REQUIRED WORK: Go through the data below and retype all of it exactly.

====== DATASET ENTRIES ======

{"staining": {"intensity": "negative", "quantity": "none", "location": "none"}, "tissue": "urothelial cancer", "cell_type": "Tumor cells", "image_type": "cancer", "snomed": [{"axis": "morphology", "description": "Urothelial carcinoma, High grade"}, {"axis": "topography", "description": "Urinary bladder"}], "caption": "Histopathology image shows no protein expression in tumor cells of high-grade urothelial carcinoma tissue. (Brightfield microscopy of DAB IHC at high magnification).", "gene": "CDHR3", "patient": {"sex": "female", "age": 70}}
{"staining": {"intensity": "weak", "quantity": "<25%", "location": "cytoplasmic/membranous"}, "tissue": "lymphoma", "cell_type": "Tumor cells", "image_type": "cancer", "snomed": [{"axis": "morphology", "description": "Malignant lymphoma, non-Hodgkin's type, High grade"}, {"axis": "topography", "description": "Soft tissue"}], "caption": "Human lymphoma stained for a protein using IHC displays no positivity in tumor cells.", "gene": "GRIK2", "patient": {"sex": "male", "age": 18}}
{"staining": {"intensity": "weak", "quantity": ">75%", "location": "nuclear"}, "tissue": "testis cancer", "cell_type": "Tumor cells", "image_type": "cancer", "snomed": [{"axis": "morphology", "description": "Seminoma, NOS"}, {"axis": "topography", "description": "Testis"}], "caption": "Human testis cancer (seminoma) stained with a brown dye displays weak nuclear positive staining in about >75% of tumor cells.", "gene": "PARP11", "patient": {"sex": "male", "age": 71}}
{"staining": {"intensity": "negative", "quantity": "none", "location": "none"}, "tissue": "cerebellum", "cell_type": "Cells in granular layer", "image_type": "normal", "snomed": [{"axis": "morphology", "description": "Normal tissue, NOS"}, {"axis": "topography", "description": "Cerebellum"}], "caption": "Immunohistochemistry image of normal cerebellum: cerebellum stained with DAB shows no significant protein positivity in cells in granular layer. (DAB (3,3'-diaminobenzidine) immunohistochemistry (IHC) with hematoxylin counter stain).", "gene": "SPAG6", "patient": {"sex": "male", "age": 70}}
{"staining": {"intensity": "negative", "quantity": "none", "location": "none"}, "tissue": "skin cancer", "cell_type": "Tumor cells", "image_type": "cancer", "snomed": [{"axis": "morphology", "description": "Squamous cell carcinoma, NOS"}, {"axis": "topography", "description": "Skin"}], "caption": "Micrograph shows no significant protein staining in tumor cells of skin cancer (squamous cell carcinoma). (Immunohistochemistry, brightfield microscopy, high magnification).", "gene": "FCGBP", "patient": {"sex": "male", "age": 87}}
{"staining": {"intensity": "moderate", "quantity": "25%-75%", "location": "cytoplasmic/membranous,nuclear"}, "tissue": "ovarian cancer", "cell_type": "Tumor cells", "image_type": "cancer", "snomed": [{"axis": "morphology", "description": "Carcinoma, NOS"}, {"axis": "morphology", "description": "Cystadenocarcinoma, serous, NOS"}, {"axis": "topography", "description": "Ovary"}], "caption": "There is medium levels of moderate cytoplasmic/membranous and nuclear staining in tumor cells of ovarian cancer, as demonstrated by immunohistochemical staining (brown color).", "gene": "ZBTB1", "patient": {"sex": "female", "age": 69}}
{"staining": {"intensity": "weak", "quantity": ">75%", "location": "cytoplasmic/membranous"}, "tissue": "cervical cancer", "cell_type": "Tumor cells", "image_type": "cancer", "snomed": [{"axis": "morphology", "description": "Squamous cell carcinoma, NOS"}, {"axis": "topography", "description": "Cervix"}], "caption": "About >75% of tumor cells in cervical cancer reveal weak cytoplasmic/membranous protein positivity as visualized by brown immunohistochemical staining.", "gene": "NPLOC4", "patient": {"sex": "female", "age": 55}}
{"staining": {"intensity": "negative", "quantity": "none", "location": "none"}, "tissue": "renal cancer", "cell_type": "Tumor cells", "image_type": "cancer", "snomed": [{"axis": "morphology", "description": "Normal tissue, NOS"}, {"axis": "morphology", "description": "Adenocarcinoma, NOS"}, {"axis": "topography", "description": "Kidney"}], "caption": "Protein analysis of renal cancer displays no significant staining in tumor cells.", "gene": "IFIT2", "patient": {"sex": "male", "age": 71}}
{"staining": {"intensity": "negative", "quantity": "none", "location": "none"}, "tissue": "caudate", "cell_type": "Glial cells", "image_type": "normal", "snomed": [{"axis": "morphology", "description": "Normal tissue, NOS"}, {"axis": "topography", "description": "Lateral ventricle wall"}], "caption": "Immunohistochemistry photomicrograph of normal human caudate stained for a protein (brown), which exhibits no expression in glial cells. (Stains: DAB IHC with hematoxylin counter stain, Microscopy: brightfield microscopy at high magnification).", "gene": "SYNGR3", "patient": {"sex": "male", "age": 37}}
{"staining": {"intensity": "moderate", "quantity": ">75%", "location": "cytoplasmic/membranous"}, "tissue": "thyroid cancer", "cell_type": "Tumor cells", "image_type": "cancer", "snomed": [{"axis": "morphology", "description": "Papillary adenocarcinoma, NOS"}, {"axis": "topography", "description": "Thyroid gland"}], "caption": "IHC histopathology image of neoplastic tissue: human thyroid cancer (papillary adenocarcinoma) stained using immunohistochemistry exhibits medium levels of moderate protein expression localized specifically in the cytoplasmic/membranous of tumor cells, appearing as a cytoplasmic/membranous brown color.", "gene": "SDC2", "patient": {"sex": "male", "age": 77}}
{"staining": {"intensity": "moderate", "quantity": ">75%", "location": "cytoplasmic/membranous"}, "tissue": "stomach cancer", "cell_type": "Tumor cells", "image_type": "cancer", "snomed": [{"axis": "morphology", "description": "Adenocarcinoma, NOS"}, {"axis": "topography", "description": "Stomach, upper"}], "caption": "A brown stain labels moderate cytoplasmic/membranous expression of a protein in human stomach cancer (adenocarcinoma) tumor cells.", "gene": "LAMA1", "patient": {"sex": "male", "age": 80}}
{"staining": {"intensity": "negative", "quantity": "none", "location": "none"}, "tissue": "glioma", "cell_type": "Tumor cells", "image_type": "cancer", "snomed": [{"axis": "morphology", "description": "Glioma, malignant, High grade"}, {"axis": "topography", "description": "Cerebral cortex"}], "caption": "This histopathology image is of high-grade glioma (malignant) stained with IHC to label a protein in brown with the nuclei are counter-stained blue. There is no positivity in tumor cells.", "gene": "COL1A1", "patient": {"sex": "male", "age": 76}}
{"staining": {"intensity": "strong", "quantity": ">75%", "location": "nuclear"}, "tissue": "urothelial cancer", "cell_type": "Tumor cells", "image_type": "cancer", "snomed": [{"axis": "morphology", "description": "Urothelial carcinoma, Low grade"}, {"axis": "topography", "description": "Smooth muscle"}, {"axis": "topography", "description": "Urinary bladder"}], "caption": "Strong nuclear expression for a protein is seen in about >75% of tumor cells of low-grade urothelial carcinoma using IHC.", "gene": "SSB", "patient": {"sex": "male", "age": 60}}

======

EXERCISE RESULT:
{"staining": {"intensity": "negative", "quantity": "none", "location": "none"}, "tissue": "urothelial cancer", "cell_type": "Tumor cells", "image_type": "cancer", "snomed": [{"axis": "morphology", "description": "Urothelial carcinoma, High grade"}, {"axis": "topography", "description": "Urinary bladder"}], "caption": "Histopathology image shows no protein expression in tumor cells of high-grade urothelial carcinoma tissue. (Brightfield microscopy of DAB IHC at high magnification).", "gene": "CDHR3", "patient": {"sex": "female", "age": 70}}
{"staining": {"intensity": "weak", "quantity": "<25%", "location": "cytoplasmic/membranous"}, "tissue": "lymphoma", "cell_type": "Tumor cells", "image_type": "cancer", "snomed": [{"axis": "morphology", "description": "Malignant lymphoma, non-Hodgkin's type, High grade"}, {"axis": "topography", "description": "Soft tissue"}], "caption": "Human lymphoma stained for a protein using IHC displays no positivity in tumor cells.", "gene": "GRIK2", "patient": {"sex": "male", "age": 18}}
{"staining": {"intensity": "weak", "quantity": ">75%", "location": "nuclear"}, "tissue": "testis cancer", "cell_type": "Tumor cells", "image_type": "cancer", "snomed": [{"axis": "morphology", "description": "Seminoma, NOS"}, {"axis": "topography", "description": "Testis"}], "caption": "Human testis cancer (seminoma) stained with a brown dye displays weak nuclear positive staining in about >75% of tumor cells.", "gene": "PARP11", "patient": {"sex": "male", "age": 71}}
{"staining": {"intensity": "negative", "quantity": "none", "location": "none"}, "tissue": "cerebellum", "cell_type": "Cells in granular layer", "image_type": "normal", "snomed": [{"axis": "morphology", "description": "Normal tissue, NOS"}, {"axis": "topography", "description": "Cerebellum"}], "caption": "Immunohistochemistry image of normal cerebellum: cerebellum stained with DAB shows no significant protein positivity in cells in granular layer. (DAB (3,3'-diaminobenzidine) immunohistochemistry (IHC) with hematoxylin counter stain).", "gene": "SPAG6", "patient": {"sex": "male", "age": 70}}
{"staining": {"intensity": "negative", "quantity": "none", "location": "none"}, "tissue": "skin cancer", "cell_type": "Tumor cells", "image_type": "cancer", "snomed": [{"axis": "morphology", "description": "Squamous cell carcinoma, NOS"}, {"axis": "topography", "description": "Skin"}], "caption": "Micrograph shows no significant protein staining in tumor cells of skin cancer (squamous cell carcinoma). (Immunohistochemistry, brightfield microscopy, high magnification).", "gene": "FCGBP", "patient": {"sex": "male", "age": 87}}
{"staining": {"intensity": "moderate", "quantity": "25%-75%", "location": "cytoplasmic/membranous,nuclear"}, "tissue": "ovarian cancer", "cell_type": "Tumor cells", "image_type": "cancer", "snomed": [{"axis": "morphology", "description": "Carcinoma, NOS"}, {"axis": "morphology", "description": "Cystadenocarcinoma, serous, NOS"}, {"axis": "topography", "description": "Ovary"}], "caption": "There is medium levels of moderate cytoplasmic/membranous and nuclear staining in tumor cells of ovarian cancer, as demonstrated by immunohistochemical staining (brown color).", "gene": "ZBTB1", "patient": {"sex": "female", "age": 69}}
{"staining": {"intensity": "weak", "quantity": ">75%", "location": "cytoplasmic/membranous"}, "tissue": "cervical cancer", "cell_type": "Tumor cells", "image_type": "cancer", "snomed": [{"axis": "morphology", "description": "Squamous cell carcinoma, NOS"}, {"axis": "topography", "description": "Cervix"}], "caption": "About >75% of tumor cells in cervical cancer reveal weak cytoplasmic/membranous protein positivity as visualized by brown immunohistochemical staining.", "gene": "NPLOC4", "patient": {"sex": "female", "age": 55}}
{"staining": {"intensity": "negative", "quantity": "none", "location": "none"}, "tissue": "renal cancer", "cell_type": "Tumor cells", "image_type": "cancer", "snomed": [{"axis": "morphology", "description": "Normal tissue, NOS"}, {"axis": "morphology", "description": "Adenocarcinoma, NOS"}, {"axis": "topography", "description": "Kidney"}], "caption": "Protein analysis of renal cancer displays no significant staining in tumor cells.", "gene": "IFIT2", "patient": {"sex": "male", "age": 71}}
{"staining": {"intensity": "negative", "quantity": "none", "location": "none"}, "tissue": "caudate", "cell_type": "Glial cells", "image_type": "normal", "snomed": [{"axis": "morphology", "description": "Normal tissue, NOS"}, {"axis": "topography", "description": "Lateral ventricle wall"}], "caption": "Immunohistochemistry photomicrograph of normal human caudate stained for a protein (brown), which exhibits no expression in glial cells. (Stains: DAB IHC with hematoxylin counter stain, Microscopy: brightfield microscopy at high magnification).", "gene": "SYNGR3", "patient": {"sex": "male", "age": 37}}
{"staining": {"intensity": "moderate", "quantity": ">75%", "location": "cytoplasmic/membranous"}, "tissue": "thyroid cancer", "cell_type": "Tumor cells", "image_type": "cancer", "snomed": [{"axis": "morphology", "description": "Papillary adenocarcinoma, NOS"}, {"axis": "topography", "description": "Thyroid gland"}], "caption": "IHC histopathology image of neoplastic tissue: human thyroid cancer (papillary adenocarcinoma) stained using immunohistochemistry exhibits medium levels of moderate protein expression localized specifically in the cytoplasmic/membranous of tumor cells, appearing as a cytoplasmic/membranous brown color.", "gene": "SDC2", "patient": {"sex": "male", "age": 77}}
{"staining": {"intensity": "moderate", "quantity": ">75%", "location": "cytoplasmic/membranous"}, "tissue": "stomach cancer", "cell_type": "Tumor cells", "image_type": "cancer", "snomed": [{"axis": "morphology", "description": "Adenocarcinoma, NOS"}, {"axis": "topography", "description": "Stomach, upper"}], "caption": "A brown stain labels moderate cytoplasmic/membranous expression of a protein in human stomach cancer (adenocarcinoma) tumor cells.", "gene": "LAMA1", "patient": {"sex": "male", "age": 80}}
{"staining": {"intensity": "negative", "quantity": "none", "location": "none"}, "tissue": "glioma", "cell_type": "Tumor cells", "image_type": "cancer", "snomed": [{"axis": "morphology", "description": "Glioma, malignant, High grade"}, {"axis": "topography", "description": "Cerebral cortex"}], "caption": "This histopathology image is of high-grade glioma (malignant) stained with IHC to label a protein in brown with the nuclei are counter-stained blue. There is no positivity in tumor cells.", "gene": "COL1A1", "patient": {"sex": "male", "age": 76}}
{"staining": {"intensity": "strong", "quantity": ">75%", "location": "nuclear"}, "tissue": "urothelial cancer", "cell_type": "Tumor cells", "image_type": "cancer", "snomed": [{"axis": "morphology", "description": "Urothelial carcinoma, Low grade"}, {"axis": "topography", "description": "Smooth muscle"}, {"axis": "topography", "description": "Urinary bladder"}], "caption": "Strong nuclear expression for a protein is seen in about >75% of tumor cells of low-grade urothelial carcinoma using IHC.", "gene": "SSB", "patient": {"sex": "male", "age": 60}}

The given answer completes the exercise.